▶ **HOW TO COMPLETE THIS TASK**
Please update the items below so that each "הטיפול" becomes "התהליך", with nothing else changed.

● ● ●

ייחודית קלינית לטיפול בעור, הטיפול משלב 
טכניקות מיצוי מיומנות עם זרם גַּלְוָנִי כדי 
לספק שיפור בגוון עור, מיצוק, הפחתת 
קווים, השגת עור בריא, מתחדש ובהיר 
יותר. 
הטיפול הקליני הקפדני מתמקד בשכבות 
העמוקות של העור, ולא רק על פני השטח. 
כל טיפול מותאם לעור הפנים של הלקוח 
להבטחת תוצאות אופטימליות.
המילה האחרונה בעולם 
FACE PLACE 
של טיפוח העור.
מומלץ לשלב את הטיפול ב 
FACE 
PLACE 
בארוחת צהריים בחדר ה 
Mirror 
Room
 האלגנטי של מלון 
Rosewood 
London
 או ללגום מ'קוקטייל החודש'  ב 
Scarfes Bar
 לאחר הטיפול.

● ● ●

▶ **ANSWER FOR THE TASK**
ייחודית קלינית לטיפול בעור, התהליך משלב 
טכניקות מיצוי מיומנות עם זרם גַּלְוָנִי כדי 
לספק שיפור בגוון עור, מיצוק, הפחתת 
קווים, השגת עור בריא, מתחדש ובהיר 
יותר. 
התהליך הקליני הקפדני מתמקד בשכבות 
העמוקות של העור, ולא רק על פני השטח. 
כל טיפול מותאם לעור הפנים של הלקוח 
להבטחת תוצאות אופטימליות.
המילה האחרונה בעולם 
FACE PLACE 
של טיפוח העור.
מומלץ לשלב את התהליך ב 
FACE 
PLACE 
בארוחת צהריים בחדר ה 
Mirror 
Room
 האלגנטי של מלון 
Rosewood 
London
 או ללגום מ'קוקטייל החודש'  ב 
Scarfes Bar
 לאחר התהליך.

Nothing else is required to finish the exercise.